Bob Bees

Personal information
- Born:: September 5, 1972 (age 52)
- Height:: 6 ft 3 in (1.91 m)
- Weight:: 220 lb (100 kg)

Career information
- High school:: Cajon (San Bernardino, California)
- College:: Rocky Mountain
- Position:: Quarterback

Career history

As a player:
- San Jose SaberCats (1999)*; Oklahoma Wranglers (2000); Richmond Speed (2000–2002); Billings Outlaws (2002)*; San Jose SaberCats (2003); Buffalo Destroyers (2003); Las Vegas Gladiators (2003–2004)*; Tulsa Talons (2004); Billings Mavericks (2005);
- * Offseason and/or practice squad member only

As a coach:
- Billings Outlaws (2006) (OC); San Diego Shockwave (2007) (HC);

Career Arena League statistics
- Comp. / Att.:: 75 / 137
- Passing yards:: 922
- TD–INT:: 16–6
- Passer rating:: 86.69
- Stats at ArenaFan.com

= Bob Bees =

American football player and coach (born 1972)

Robert Bees (born September 5, 1972) is an American former professional football quarterback who played two seasons in the Arena Football League (AFL) with the Oklahoma Wranglers, San Jose SaberCats and Buffalo Destroyers. He played college football at Rocky Mountain. He was also a member of the Richmond Speed, Billings Outlaws/Mavericks, Las Vegas Gladiators and Tulsa Talons.

==Early life and college==
Bees attended Cajon High School in San Bernardino, California.

He redshirted a year for the Weber State Wildcats of Weber State University. He transferred and played a year for the San Bernardino Valley College Indians. He was part of two teams that went 20-1-1, and won the So. Cal. Bowl against El Camino and Potato Bowl against Bakersfield.

Bees played for the Ohio Bobcats of Ohio University in 1994. Bees made his first start for Ohio on October 22, 1994.

He played for the Rocky Mountain Battlin' Bears of Rocky Mountain College in 1996 after a year off from football. He helped Rocky Mountain open the season with a victory and the team finished 6–4. Bees recorded seven touchdown passes and a NAIA record 685 yards passing in a game against the Carroll Fighting Saints. He received first-team All-America recognition after throwing for 4,315 yards and 36 touchdowns in ten games. His 431.5 passing yards per game in 1996 set an NAIA all-time record.

==Professional career==
Bees was a member of the San Jose SaberCats of the AFL in 1999.

Bees was selected by the AFL's Oklahoma Wranglers in the 2000 Expansion Draft. He was released by the Wranglers on May 17, 2000.

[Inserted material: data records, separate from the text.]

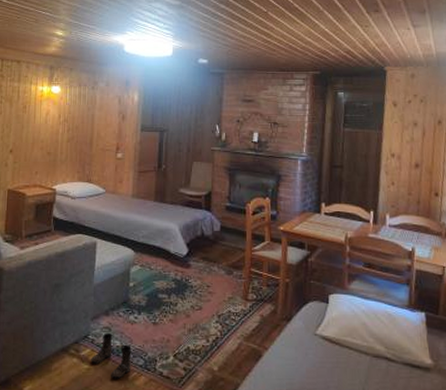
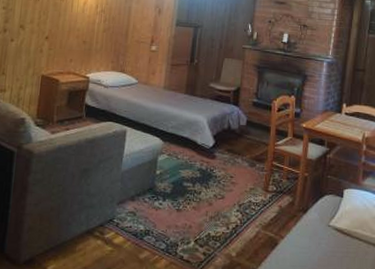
boots: present [90,332,133,379] -> none [114,217,156,261]

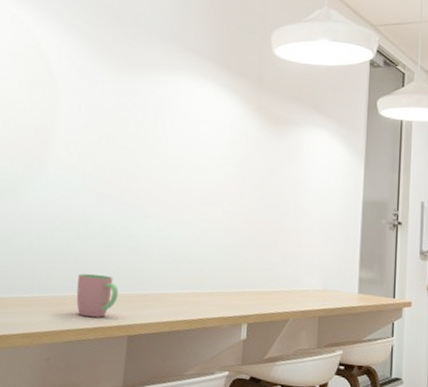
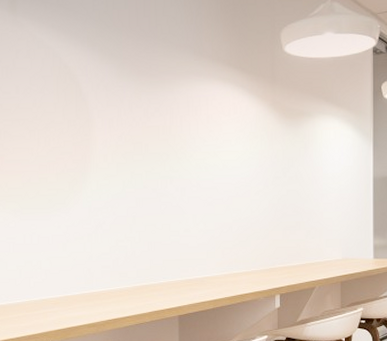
cup: present [76,273,118,318] -> none [130,268,166,304]

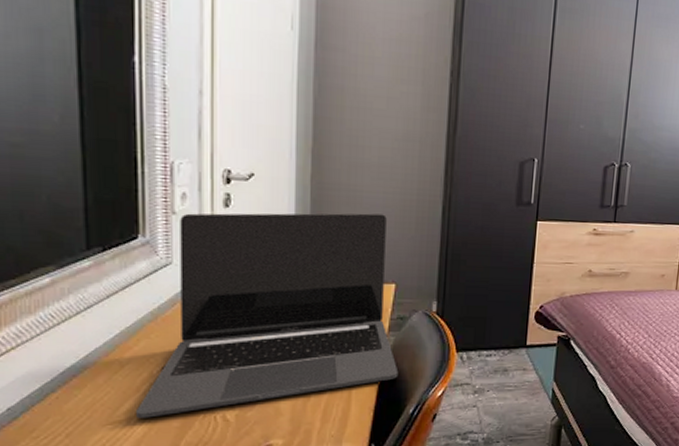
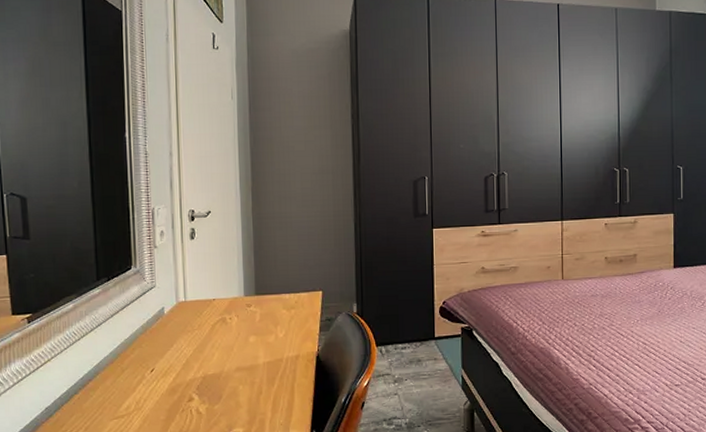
laptop: present [136,213,399,418] -> none [134,234,331,413]

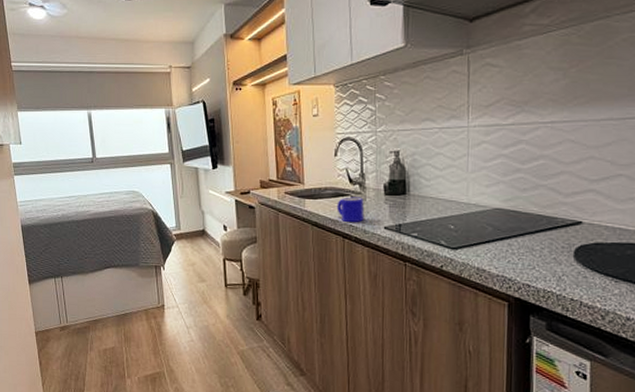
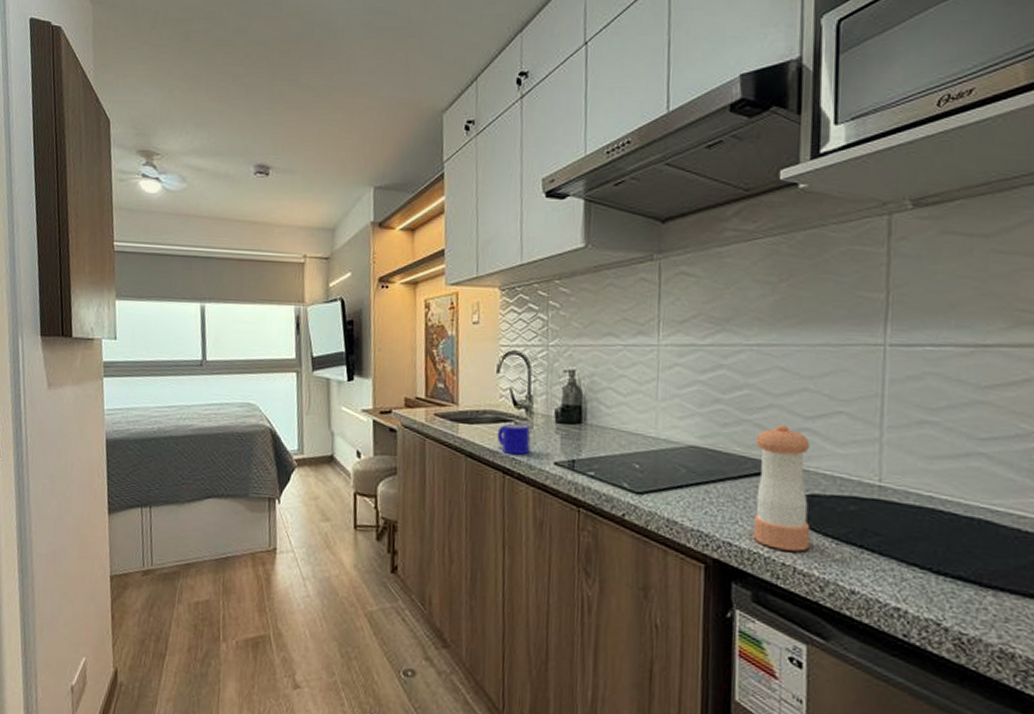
pepper shaker: none [547,187,595,289] -> present [753,424,811,552]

Bees played for the Richmond Speed of the af2 from 2000 to 2002. He completed 262 of 502 pass attempts for 3,579 yards and 73 touchdowns while helping the Speed to ArenaCup II. He joined Richmond midway through the 2000 season and guided team to a 7-2 record after the Speed had gone 0-7. Bees started all 34 wins in Speed history and owned a 34-13 record as Richmond's starter.

Bees was signed by the Billings Outlaws of the National Indoor Football League (NIFL) in December 2002.

Bees signed with the San Jose SaberCats on January 16, 2003. He was released by the SaberCats on April 16 and signed to the team's practice squad on April 18, 2003.

Bees was signed by the Buffalo Destroyers off the San Jose SaberCats' practice squad on April 25, 2003. He started the Destroyers' final four games of the 2003 season.

Bees was traded to the Las Vegas Gladiators on November 19, 2003. He was released by the Gladiators on January 27, 2004.

Bees played for the Tulsa Talons of the af2 in 2004. He made the National Conference All-af2 Second Team. He played first game with the Talons on May 8 against the Bossier-Shreveport Battle Wings. Since then, the Talons recorded 12 wins, 11 consecutive, and one loss. He became a member of the 200/10,000 Club for af2 with 227 touchdown passes and 11,688 yards on August 4, 2004. As of August 6, 2004, Bees was ranked second in pass rating with a 118.7 rating.

Bees was offensive coordinator and starting quarterback for the Billings Mavericks of the NIFL, helping them to the first round of the playoffs.

==Coaching career==
Bees continued as offensive coordinator of the Billings Outlaws in 2006, helping them to a NIFL Championship win. He was head coach of the San Diego Shockwave of the National Indoor Football League in 2007.